I read that the MyLittleGenius, HappyTrain all these branched our from LNT (but don't know how true) after LNT's founder got into trouble. I feel that there's nothing wrong with LNT's program, since it's the founder that defaulted. But I guess people tend to avoid it, linking founder to program. For me, I see it as separate. Same like NKF, fault lied with Durai, not NKF.

Thanks for the tips. I'll take note. He sits on chair and table to eat, draw/colour, play playdough. Is that counted?

I'm not sure if there's a free trial. I didn't attend, just thought the variety of activites sound interesting. What attracted me most was a whole session conducted in Chinese. My hb was very keen, he said sign up, so sign up lor. And he's usually the take-it-easy one.
 
flashcards

I don't like flash cards either. Maybe it's coz I'm lazy &amp; dun wanna do it haha

myfavchoco

What's the "Qing"?

milkyway

U belong to my club mah - horse right?
 
milkyway

You don't look like a horse lah, but I thought you were mah. Nowadays all the mummies are so young &amp; pretty they don't look their age. Like me! I'm a horse but look younger! Muahahaha *digs a hole &amp; hides away*
 
joli
no leh, i don't think their main curriculum is flashcards. cannot imagine doing flashcards for whole session...the child not bored, the mommy also will get bored! keke... i think your friend might have given you the wrong impression. its good if u can practise at home lah though no one said its a must. i guess it depends what your expectations are. if your expections are that he goes to once a wk class and will learn everything fr there then i think you might be disappointed. i think this is something alot of ppl expect only to wonder after paying so much for such courses, how come the kid like nv learn anything or doesn't 'get' anything? how old is your friend's kid? if the kid is stressed out, the parent might have to examine the way they teach their child. are they placing too much stress and expectation on the child? if parent is stressed out, the child will feel it too. that said, i dare say kimberly enjoys doing flashcards. whenever i tell her 'ok..time to do flashcards...' she will happily run into her 'house' (the playard which i refer to as her house) sit down and wait for me to come in too. if one day, i say lets do flashcards and she runs away, then i'd have to rethink about it again. kekeke...
 
Blogging

I need some help here.

I'm thinking abt starting a blog. But I have no idea how &amp; where to do it? There are free websites which host blogs right? What happens if they shut down that website? My stuff'll all be wiped out? What are the 'better' more user-friendly places for a blog?
 
kiki,
Don't know leh...she told me Shichida very stressful, so I avoided it. Maybe I should look at it again.
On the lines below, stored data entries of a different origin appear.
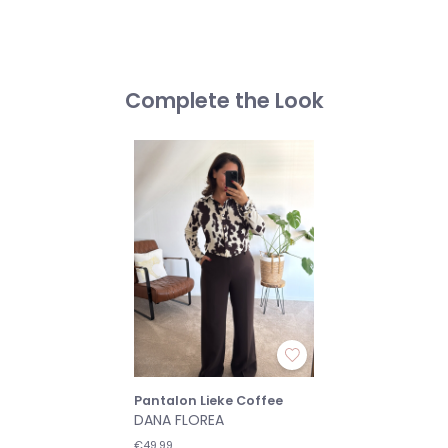
Complete the Look
Pantalon Lieke Coffee
DANA FLOREA
€49,99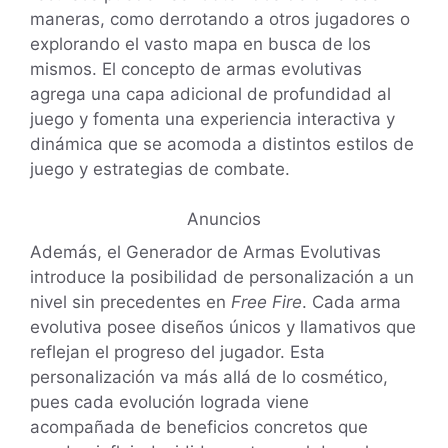
maneras, como derrotando a otros jugadores o
explorando el vasto mapa en busca de los
mismos. El concepto de armas evolutivas
agrega una capa adicional de profundidad al
juego y fomenta una experiencia interactiva y
dinámica que se acomoda a distintos estilos de
juego y estrategias de combate.
Anuncios
Además, el Generador de Armas Evolutivas
introduce la posibilidad de personalización a un
nivel sin precedentes en
Free Fire
. Cada arma
evolutiva posee diseños únicos y llamativos que
reflejan el progreso del jugador. Esta
personalización va más allá de lo cosmético,
pues cada evolución lograda viene
acompañada de beneficios concretos que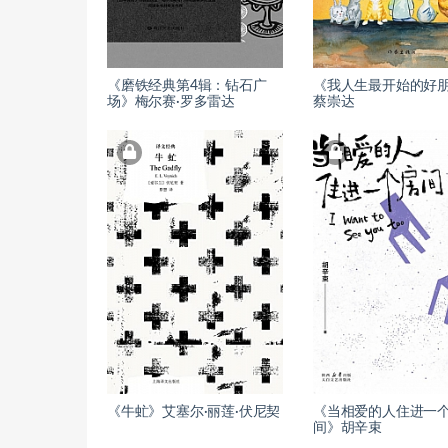
《磨铁经典第4辑：钻石广
《我人生最开始的好
场》梅尔赛·罗多雷达
蔡崇达
《牛虻》艾塞尔·丽莲·伏尼契
《当相爱的人住进一
间》胡辛束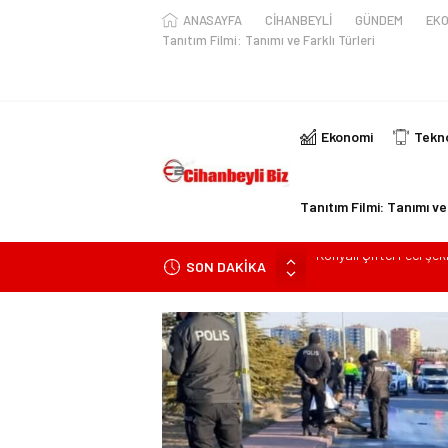
ANASAYFA
CİHANBEYLİ
GÜNDEM
EKO
Tanıtım Filmi: Tanımı ve Farklı Türleri
Ekonomi
Tekno
Tanıtım Filmi: Tanımı ve 
SON DAKİKA
Konya’da araçta oksij
kişi ile yaralanan 2 kişi
KULU’DA HAFİF TİCAR
Trafik Kazasinda Yara
Başkan Adayı Kemal Te
Konyalı Çiftci Feci şek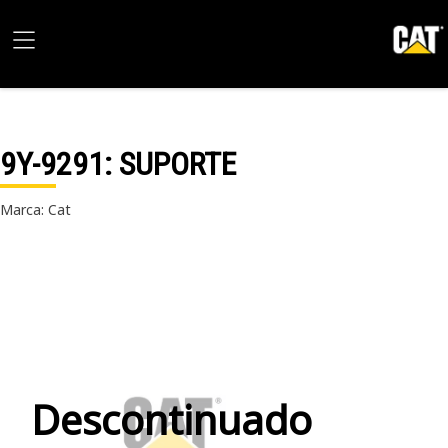
9Y-9291
: SUPORTE
Marca: Cat
Descontinuado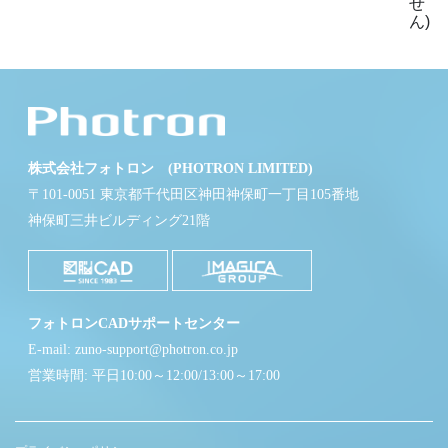
せ
ん)
株式会社フォトロン (PHOTRON LIMITED)
〒101-0051 東京都千代田区神田神保町一丁目105番地
神保町三井ビルディング21階
フォトロンCADサポートセンター
E-mail: zuno-support@photron.co.jp
営業時間: 平日10:00～12:00/13:00～17:00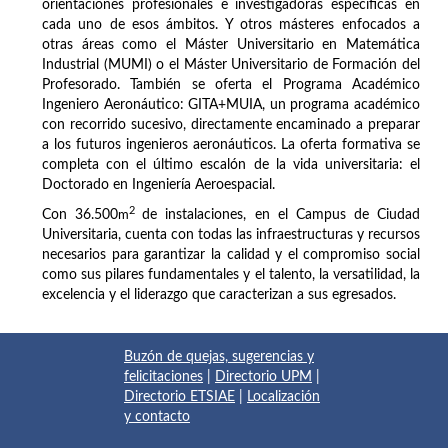
orientaciones profesionales e investigadoras específicas en
cada uno de esos ámbitos. Y otros másteres enfocados a
otras áreas como el Máster Universitario en Matemática
Industrial (MUMI) o el Máster Universitario de Formación del
Profesorado. También se oferta el Programa Académico
Ingeniero Aeronáutico: GITA+MUIA, un programa académico
con recorrido sucesivo, directamente encaminado a preparar
a los futuros ingenieros aeronáuticos. La oferta formativa se
completa con el último escalón de la vida universitaria: el
Doctorado en Ingeniería Aeroespacial.
2
Con 36.500
m
de instalaciones, en el Campus de Ciudad
Universitaria, cuenta con todas las infraestructuras y recursos
necesarios para garantizar la calidad y el compromiso social
como sus pilares fundamentales y el talento, la versatilidad, la
excelencia y el liderazgo que caracterizan a sus egresados.
Buzón de quejas, sugerencias y
felicitaciones
|
Directorio UPM
|
Directorio ETSIAE
|
Localización
y contacto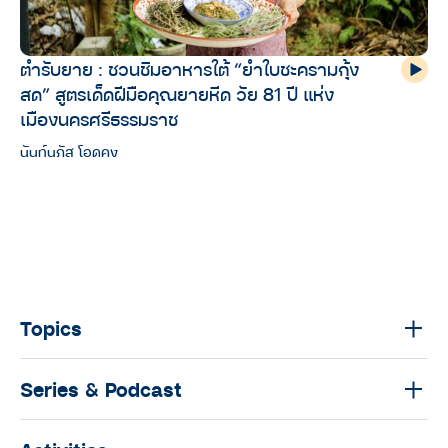
ตำรับยาย : ชวนชิมอาหารใต้ “ยำใบชะครามกุ้ง
สด” สูตรเด็ดฝีมือคุณยายหีด วัย 81 ปี แห่ง
เมืองนครศรีธรรมราช
นันท์นภัส โอดคง
Topics
Series & Podcast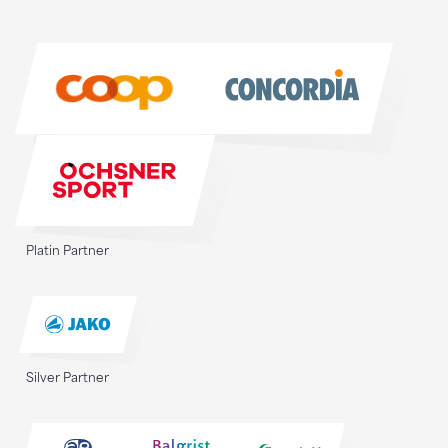
Sponsoren
Sponsoren
Platin Partner
Silver Partner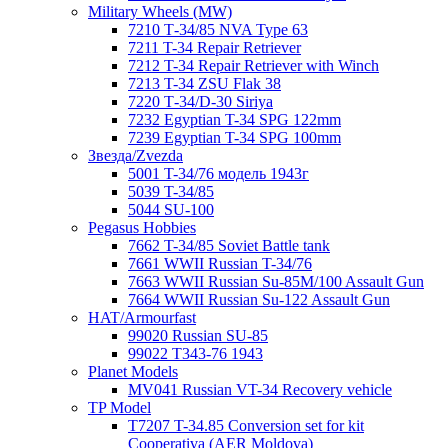
Military Wheels (MW)
7210 Т-34/85 NVA Type 63
7211 T-34 Repair Retriever
7212 T-34 Repair Retriever with Winch
7213 T-34 ZSU Flak 38
7220 Т-34/D-30 Siriya
7232 Egyptian T-34 SPG 122mm
7239 Egyptian T-34 SPG 100mm
Звезда/Zvezda
5001 T-34/76 модель 1943г
5039 T-34/85
5044 SU-100
Pegasus Hobbies
7662 T-34/85 Soviet Battle tank
7661 WWII Russian T-34/76
7663 WWII Russian Su-85M/100 Assault Gun
7664 WWII Russian Su-122 Assault Gun
HAT/Armourfast
99020 Russian SU-85
99022 T343-76 1943
Planet Models
MV041 Russian VT-34 Recovery vehicle
TP Model
T7207 T-34.85 Conversion set for kit
Cooperativa (AER Moldova)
Wah, you so hardworking do flashcards with K. I bought a few boxes of it, all still sitting nicely on the shelf unwrapped. Ah...must learn from you. How often do you do it with K a day? How many words per day?
 

Flashcards,

I didn't teach my son using flash cards. He just play as in see the picture and throw. Many times, he will bring the card to me and ask me what's in the picture.